Дальше, за линейкой, начиналась аллея пионеров-героев. От нее сохранились только перекошенные рамы, сваренные из уголков. Лишь в одной раме застрял кусок фанеры с остатком чьего-то юного лица: судя по раскосым глазам, это был маленький чабан Марат Казей, который то ли задержал нарушителей горной границы, то ли спас отару от волков, Львов уже не помнил. А в самом конце аллеи, перед буйными зарослями сирени, окружавшими хоздвор и котельную, словно на страже этого затерянного пионерского мира стояли друг против друга гипсовые барабанщик и трубач». Минуточку! - очнулся Жарынин. - А вы точно знаете, что эти фигуры делались из гипса? По-моему, из алебастра…
– Исключительно из гипса! - решительно возразил Кокотов, краснея от неуверенности.

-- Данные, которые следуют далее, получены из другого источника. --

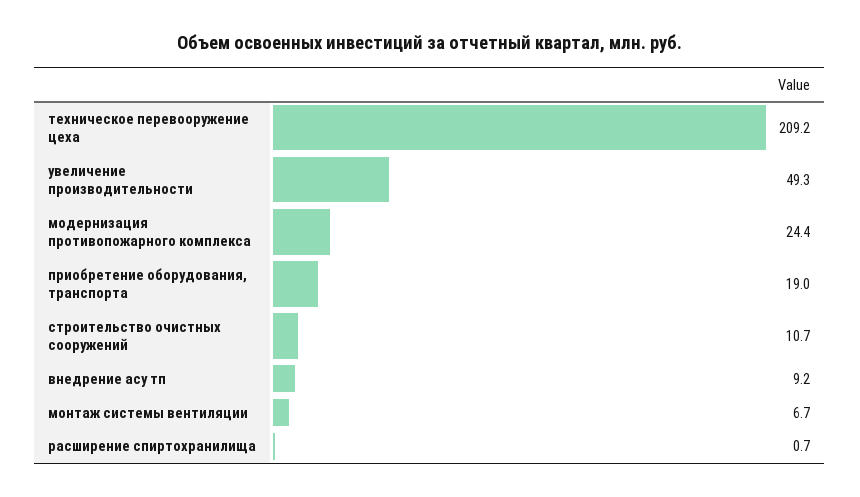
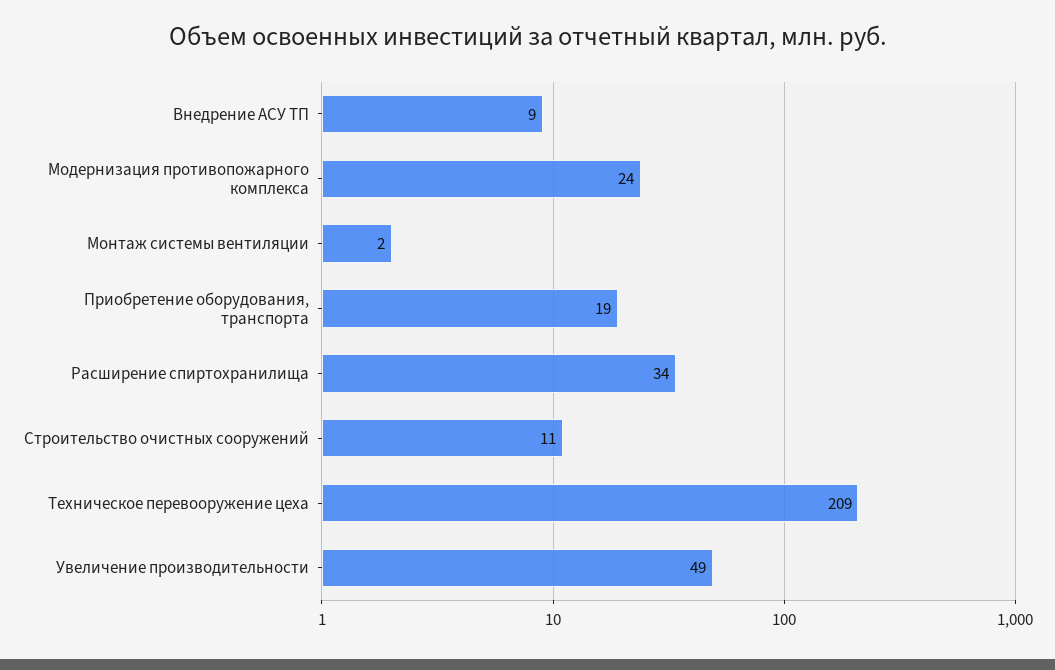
  {
    "техническое перевооружение цеха": 209.2,
    "увеличение производительности": 49.3,
    "модернизация противопожарного комплекса": 24.4,
    "приобретение оборудования, транспорта": 19,
    "строительство очистных сооружений": 10.7,
    "внедрение асу тп": 9.2,
-   "монтаж системы вентиляции": 6.7,
+   "монтаж системы вентиляции": 2,
-   "расширение спиртохранилища": 0.7
+   "расширение спиртохранилища": 34
  }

– Ну может быть… может быть… В конце концов, теперь это не важно. Меня беспокоит другое…
– Что же?
– Кстати, сдвиг во времени вы тонко прописали.
– Вы заметили?
– Разумеется! Читайте теперь вы! У меня в горле запершило от ваших метафор. Булгаков писал проще!
– А Набоков?
– Читайте, читайте, юный набоковец!
Польщенный и обиженный одновременно, Кокотов забрал у режиссера журнал, нашел нужное место и продолжил:
– «…Точнее сказать, когда-то они были барабанщиком и трубачом. От первого остались ноги в гетрах и половина барабана, повисшего на согнувшейся проволочной арматуре. Туловище отсутствовало. Кому оно могло понадобиться и куда его унесли? А вот трубач выглядел лучше: у него лишь откололась левая рука, но кисть, упертая в бок, сохранилась. Был также отломан мундштук горна, и выходило, что трубач дул в пространство. Остальное: и задорное курносое лицо, и гипсовый галстук, и короткие штанишки, - все уцелело. Только побелка давно сошла, и горнист стал синюшного цвета, точно давний утопленник…»
– Все-таки алебастр! - вздохнул Жарынин. - Текст всегда честнее автора.
Кокотов сделал вид, что реплики не заметил.
– «…Львов поставил корзину и уселся возле постаментика. Ровно, как море, шумел лес. Колюче припекало осеннее солнце. В небе плыли крепко сбитые кучевые облака. И вдруг все его существо наполнилось той непередаваемой сладкой болью, которая охватывает нас лишь при посещении давних жизненных мест и которая, наверное, служит своеобразным, дарованным свыше наркозом, позволяющим сердцу не разорваться от сознания жестокой необратимости времени, которое уносит все самое лучшее, самое дорогое в ледяной океан утрат…»
– Три «которых»… - ехидно подсчитал режиссер.
– Что? - не понял Кокотов, еще находящийся под впечатлением метафизической мощи последней фразы собственного рассказа. Его страшно ранил этот внезапный обрыв, ведь он вошел в ритм и даже покачивался по-восточному, в такт своей прозе.